Que vérifier avant d'acheter un 3008 d'occasion
Un 3008 d'occasion bien choisi peut être un excellent achat. Un mal choisi peut coûter plusieurs milliers d'euros de réparation dans les six mois. Voici les points de contrôle à passer sans exception :
- Date de production exacte (pas d'immatriculation) : vérifier via le VIN ou le certificat de conformité. La frontière avant/après 2020 est déterminante sur le PureTech et le BlueHDi.
- Historique Histovec : rappels appliqués, sinistres déclarés, kilométrages contrôle technique. Gratuit, obligatoire.
- Suivi réseau Peugeot complet : indispensable pour faire valoir les extensions de garantie sur la distribution.
- État de la courroie de distribution pour tout 1.2 PureTech : un garage Peugeot peut mesurer la largeur de la courroie.
- Contrôle électronique : brancher une valise de diagnostic avant achat. Des codes d'erreurs dormants signalent des problèmes en cours.
- Train avant et arrière : faire tourner le volant de butée à butée en statique, écouter les claquements sur les biellettes et coupelles de suspension.
- Boîte EAT6 ou EAT8 : tester le passage des rapports à froid. Des à-coups entre la 2e et la 3e, ou un patinage à froid marqué, signalent un besoin de vidange ou de reprogrammation.
FAQ — Questions fréquentes
Quelle est la 3008 la plus fiable ?
Le 3008 II 2.0 BlueHDi 150 S&S Allure est systématiquement cité comme la version la plus fiable. Produit entre 2016 et 2020, ce diesel quatre-cylindres n'a pas de défaut structurel connu. À défaut, un 1.2 PureTech 130 produit après mi-2020 avec suivi réseau documenté est acceptable.
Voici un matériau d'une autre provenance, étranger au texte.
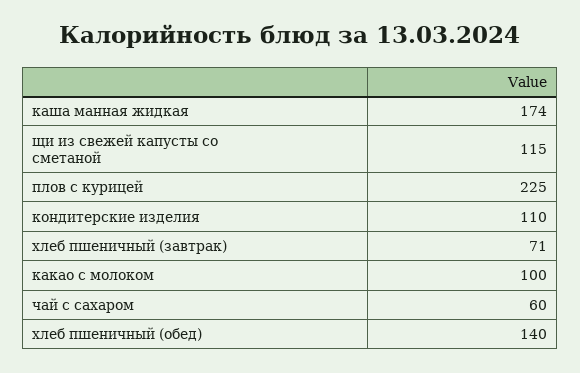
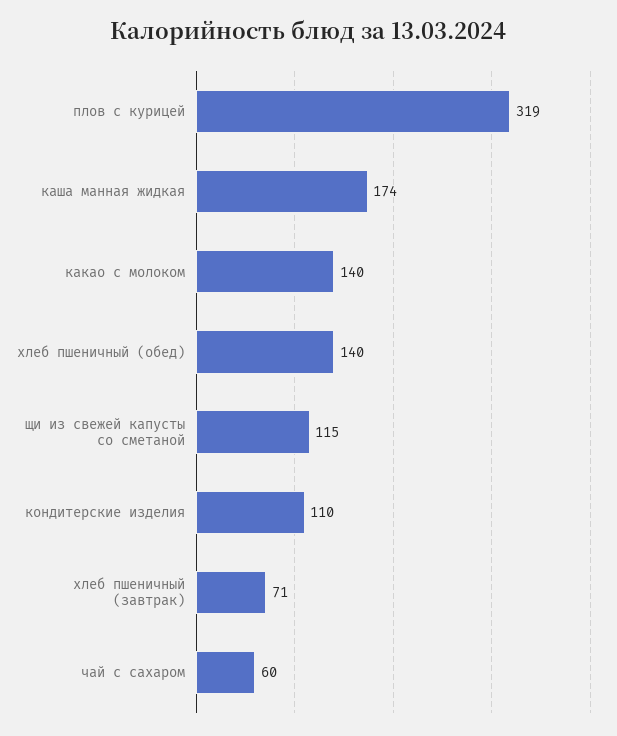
плов с курицей: 225 -> 319
какао с молоком: 100 -> 140

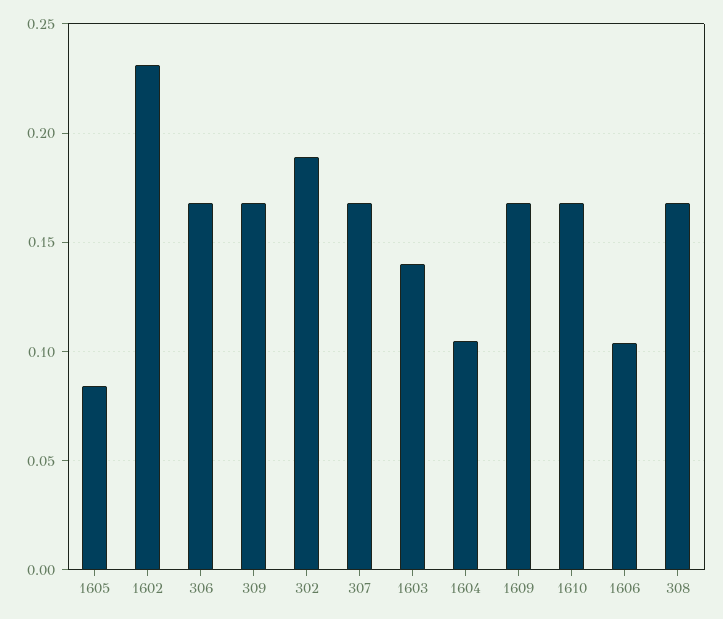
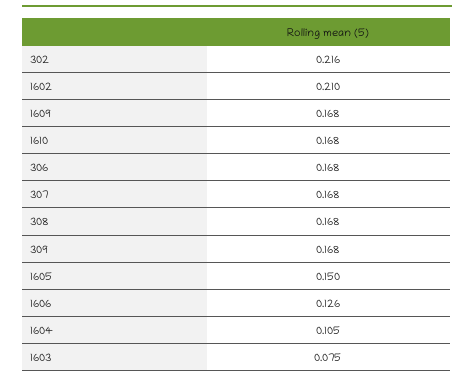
1605: 0.085 -> 0.15
1602: 0.23 -> 0.21
302: 0.19 -> 0.216
1603: 0.14 -> 0.075
1606: 0.105 -> 0.126

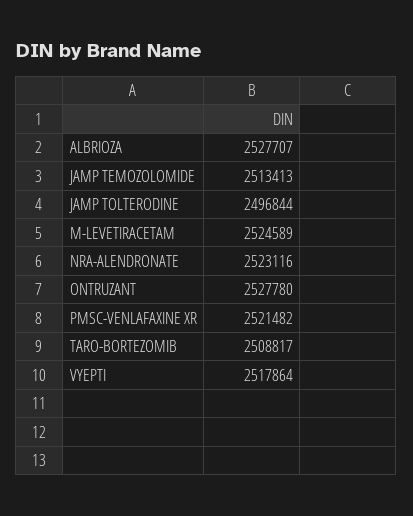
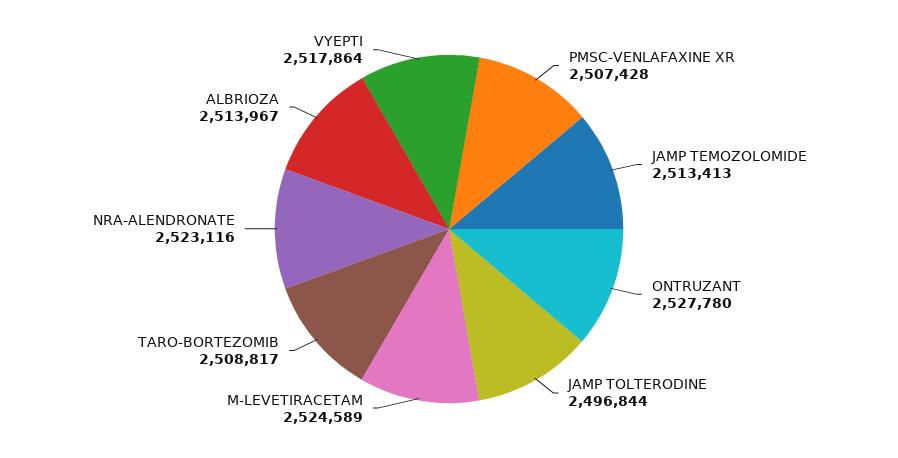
ALBRIOZA: 2527707 -> 2513967
PMSC-VENLAFAXINE XR: 2521482 -> 2507428

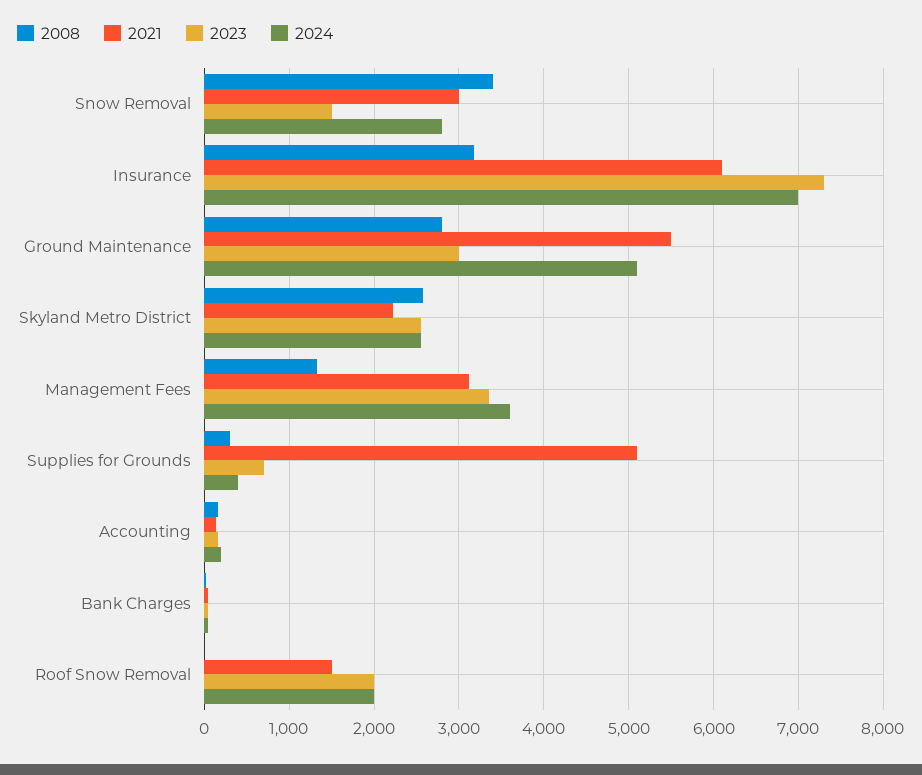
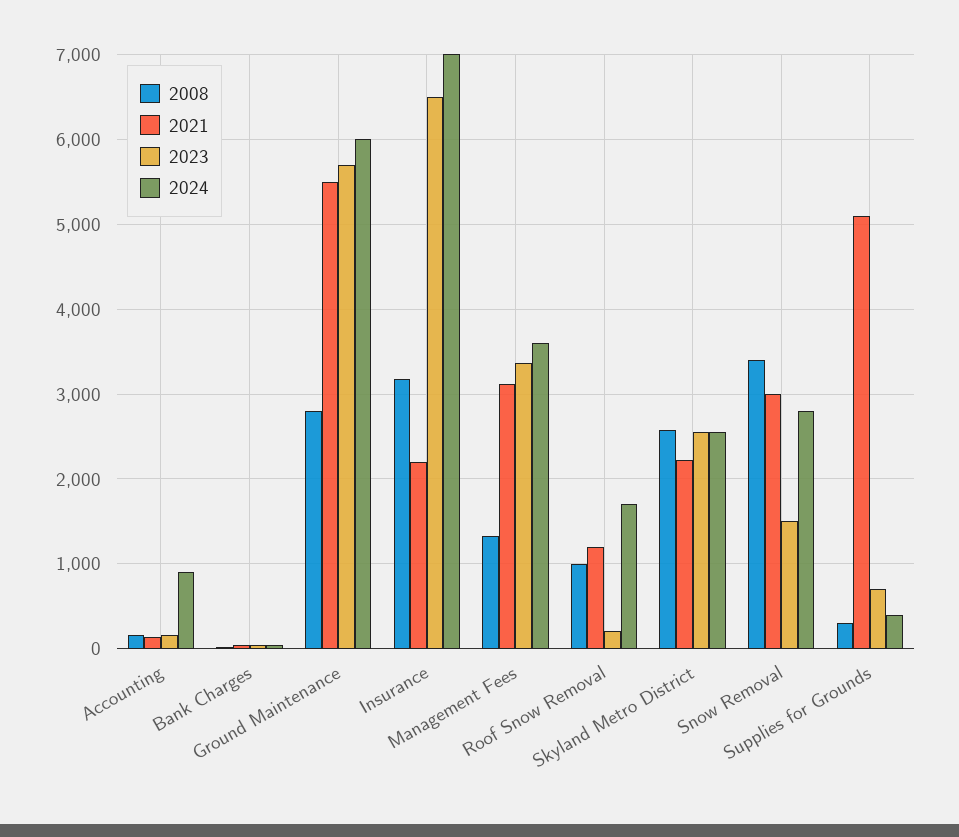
2021, Insurance: 6100 -> 2200
2023, Insurance: 7300 -> 6500
2023, Ground Maintenance: 3000 -> 5700
2024, Ground Maintenance: 5100 -> 6000
2024, Accounting: 200 -> 900
2008, Roof Snow Removal: 0 -> 1000
2021, Roof Snow Removal: 1500 -> 1200
2023, Roof Snow Removal: 2000 -> 200
2024, Roof Snow Removal: 2000 -> 1700

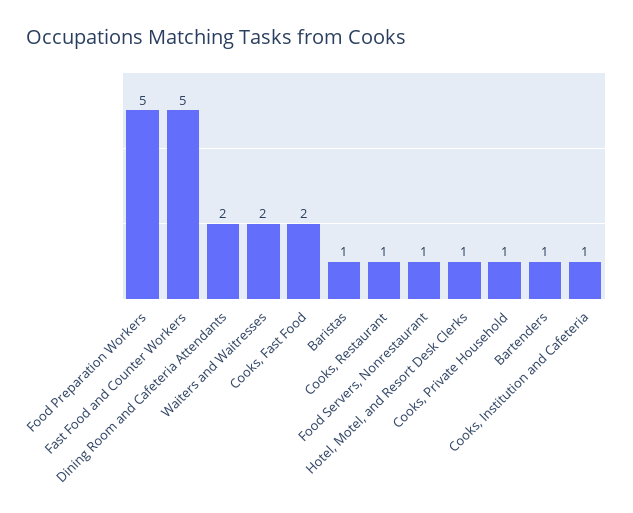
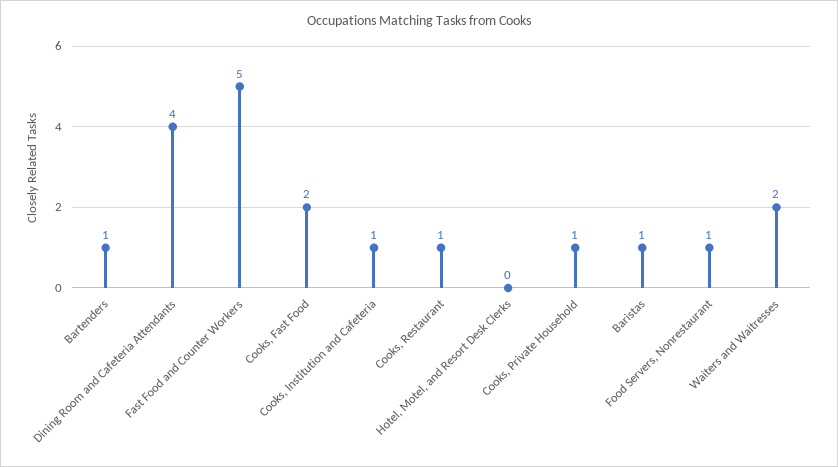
Food Preparation Workers: 5 -> none
Dining Room and Cafeteria Attendants: 2 -> 4
Hotel, Motel, and Resort Desk Clerks: 1 -> 0

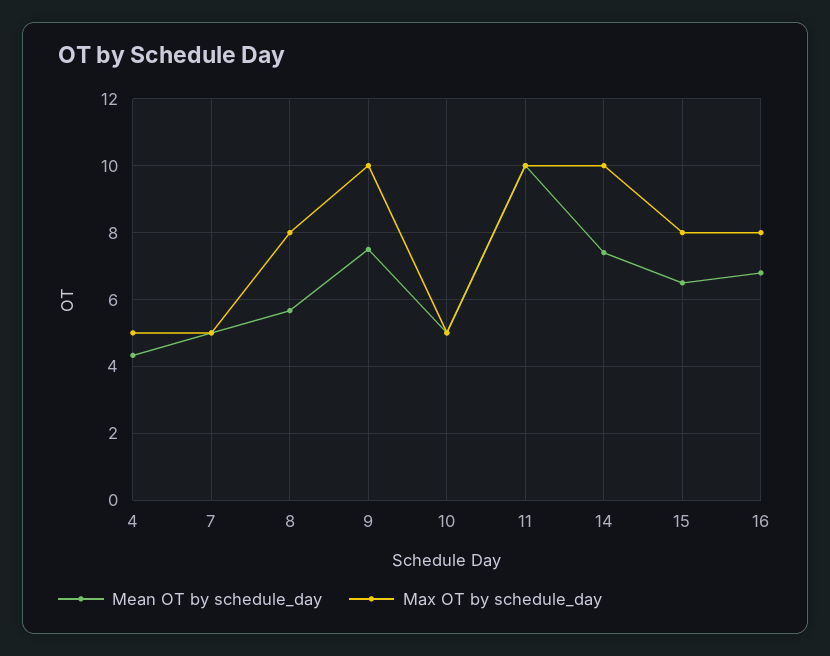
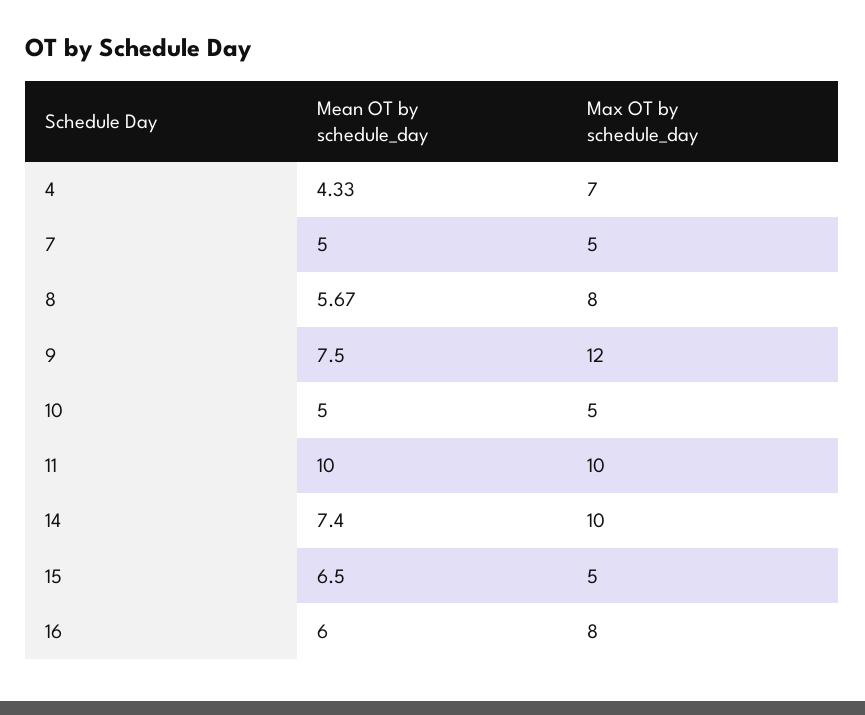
Max OT by schedule_day, 4: 5 -> 7
Max OT by schedule_day, 9: 10 -> 12
Max OT by schedule_day, 15: 8 -> 5
Mean OT by schedule_day, 16: 6.8 -> 6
Est-ce que tous les 3008 sont PureTech ?
Non. Le terme PureTech désigne uniquement les motorisations essence de Stellantis. Le 3008 II a aussi été vendu en diesel (BlueHDi), en hybride rechargeable et en mild-hybrid 48V.
Quel 3008 choisir en occasion ?
Priorité au 2.0 BlueHDi 150/180 S&S si le budget le permet (environ 18 000-26 000 €). Sinon, un 1.2 PureTech 130 post-2020 avec historique réseau complet. Dans tous les cas : vérifier le VIN sur Histovec, contrôler les rappels et exiger une valise de diagnostic avant de signer.